The term "CRS" refers to the surcharge mechanism previously adopted and applied to designated direct access and departing load customers under a series of Commission decisions issued in this proceeding. Under the CRS mechanism, designated customers bear a portion of the costs of the California Department of Water Resources (DWR) incurred pursuant to Assembly Bill (AB) 1X, and certain utility costs, as necessary to avoid shifting costs to bundled utility customers. The provisions adopted by the Commission require a CRS to conform with statutory requirements in AB 117. Under the provisions of this legislation, subsection (d) was added to Pub. Util. Code § 366, requiring customers that purchased power from an electric utility on or after February 1, 2001 to bear a "fair share" of DWR's electricity purchase costs, as well as purchase contract obligations incurred.
The CVP motion was filed in response to indications that Pacific Gas and Electric Company (PG&E) intends to apply the CRS to all electricity delivered to WAPA's preference power customers that exceed the customers' respective hydropower allocations under their base resource contracts.
Responses to the motion were filed on June 19, 2003. Responses in support of the motion were filed by the Northern California Power Agency (NCPA) and the University of California/California State University (UC/CSU). Responses in opposition to the motion were filed by PG&E and Southern California Edison Company (Edison), the latter utility having been granted leave to file late comments on June 26, 2003. The CVP Group was also granted leave to file a third-round reply on July 2, 2003 in response to the replies of other parties. This decision is issued based upon review of the motion and responses thereto, including the third-round reply of CVP Group. No evidentiary hearings are necessary to resolve this matter.
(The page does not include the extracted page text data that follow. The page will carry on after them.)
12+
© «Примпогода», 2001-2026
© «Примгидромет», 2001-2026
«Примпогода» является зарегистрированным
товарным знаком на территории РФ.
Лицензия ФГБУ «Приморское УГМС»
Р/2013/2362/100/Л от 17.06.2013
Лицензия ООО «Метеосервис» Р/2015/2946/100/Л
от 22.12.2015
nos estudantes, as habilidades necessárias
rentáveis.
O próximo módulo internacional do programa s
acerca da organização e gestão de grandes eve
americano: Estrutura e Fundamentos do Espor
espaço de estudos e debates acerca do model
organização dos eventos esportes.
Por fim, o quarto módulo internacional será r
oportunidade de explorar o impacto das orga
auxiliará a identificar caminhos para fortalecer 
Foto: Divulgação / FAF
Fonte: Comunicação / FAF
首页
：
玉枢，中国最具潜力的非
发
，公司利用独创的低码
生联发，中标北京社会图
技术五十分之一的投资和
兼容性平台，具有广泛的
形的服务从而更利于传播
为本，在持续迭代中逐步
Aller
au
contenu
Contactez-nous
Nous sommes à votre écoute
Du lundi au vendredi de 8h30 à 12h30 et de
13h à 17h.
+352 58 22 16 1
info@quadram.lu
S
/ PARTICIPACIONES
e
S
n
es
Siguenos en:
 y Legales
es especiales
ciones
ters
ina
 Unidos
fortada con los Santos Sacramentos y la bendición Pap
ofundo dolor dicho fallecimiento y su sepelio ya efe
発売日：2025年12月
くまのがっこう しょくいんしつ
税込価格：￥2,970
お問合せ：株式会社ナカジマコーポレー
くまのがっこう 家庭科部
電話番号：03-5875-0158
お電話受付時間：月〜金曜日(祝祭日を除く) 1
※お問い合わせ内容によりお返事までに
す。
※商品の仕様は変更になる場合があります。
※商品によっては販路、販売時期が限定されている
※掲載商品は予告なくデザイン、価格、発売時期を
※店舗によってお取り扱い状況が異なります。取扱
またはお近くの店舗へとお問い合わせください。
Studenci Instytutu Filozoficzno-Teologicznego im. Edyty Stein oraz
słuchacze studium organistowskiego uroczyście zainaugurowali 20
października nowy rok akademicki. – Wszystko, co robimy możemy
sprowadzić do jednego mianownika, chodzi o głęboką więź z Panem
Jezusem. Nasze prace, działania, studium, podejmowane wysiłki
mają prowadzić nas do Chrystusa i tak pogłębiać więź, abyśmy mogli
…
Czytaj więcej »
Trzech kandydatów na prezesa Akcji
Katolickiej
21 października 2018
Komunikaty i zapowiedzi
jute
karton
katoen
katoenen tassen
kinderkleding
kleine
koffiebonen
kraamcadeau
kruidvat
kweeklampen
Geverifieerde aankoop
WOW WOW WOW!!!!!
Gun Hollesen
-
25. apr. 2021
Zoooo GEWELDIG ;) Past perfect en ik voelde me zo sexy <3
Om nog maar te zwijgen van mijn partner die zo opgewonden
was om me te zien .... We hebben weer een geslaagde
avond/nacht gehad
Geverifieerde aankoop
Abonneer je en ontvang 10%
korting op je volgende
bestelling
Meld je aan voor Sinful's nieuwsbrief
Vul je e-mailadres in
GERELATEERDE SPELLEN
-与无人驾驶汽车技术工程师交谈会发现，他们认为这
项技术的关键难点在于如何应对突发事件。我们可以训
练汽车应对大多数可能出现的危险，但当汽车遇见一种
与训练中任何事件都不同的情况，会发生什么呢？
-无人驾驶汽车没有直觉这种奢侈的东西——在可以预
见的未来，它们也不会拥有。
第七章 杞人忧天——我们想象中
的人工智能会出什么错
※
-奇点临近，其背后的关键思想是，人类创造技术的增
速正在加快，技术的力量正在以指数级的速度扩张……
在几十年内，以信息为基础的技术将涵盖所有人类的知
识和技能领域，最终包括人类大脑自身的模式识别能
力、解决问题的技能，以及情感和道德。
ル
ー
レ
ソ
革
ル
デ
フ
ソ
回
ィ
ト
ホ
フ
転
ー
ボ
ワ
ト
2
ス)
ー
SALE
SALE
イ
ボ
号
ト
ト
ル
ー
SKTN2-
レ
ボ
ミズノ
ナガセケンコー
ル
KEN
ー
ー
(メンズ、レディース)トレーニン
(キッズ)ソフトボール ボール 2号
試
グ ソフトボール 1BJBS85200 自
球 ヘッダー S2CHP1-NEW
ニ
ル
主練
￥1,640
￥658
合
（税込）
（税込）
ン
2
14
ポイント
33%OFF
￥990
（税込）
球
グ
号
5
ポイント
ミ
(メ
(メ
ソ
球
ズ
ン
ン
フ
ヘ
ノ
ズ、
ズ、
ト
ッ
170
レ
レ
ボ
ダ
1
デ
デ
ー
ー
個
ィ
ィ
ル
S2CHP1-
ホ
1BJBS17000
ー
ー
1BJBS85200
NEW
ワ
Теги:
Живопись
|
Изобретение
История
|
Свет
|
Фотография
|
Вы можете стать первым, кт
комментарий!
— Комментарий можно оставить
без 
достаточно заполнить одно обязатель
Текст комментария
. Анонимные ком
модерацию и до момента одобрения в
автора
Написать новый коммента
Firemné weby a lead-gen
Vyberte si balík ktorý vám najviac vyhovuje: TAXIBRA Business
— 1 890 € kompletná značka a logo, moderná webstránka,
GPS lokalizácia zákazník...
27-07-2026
1 "Preference power customers" refers to those entities granted a preference by WAPA when contracting to sell surplus federal power, and includes "municipalities and other public corporations or agencies; and also cooperatives and other nonprofit organizations financed in whole or in part by loans made pursuant to the Rural Electrification Act of 1936 (7 USC 901 et seq.)" 2 WAPA is a power marketing agency within the U.S. Department of Energy that sells capacity and energy generated by the U.S. Bureau of Reclamation at Central Valley Project (CVP) hydroelectric plants that is surplus to the CVP's own project power consumption.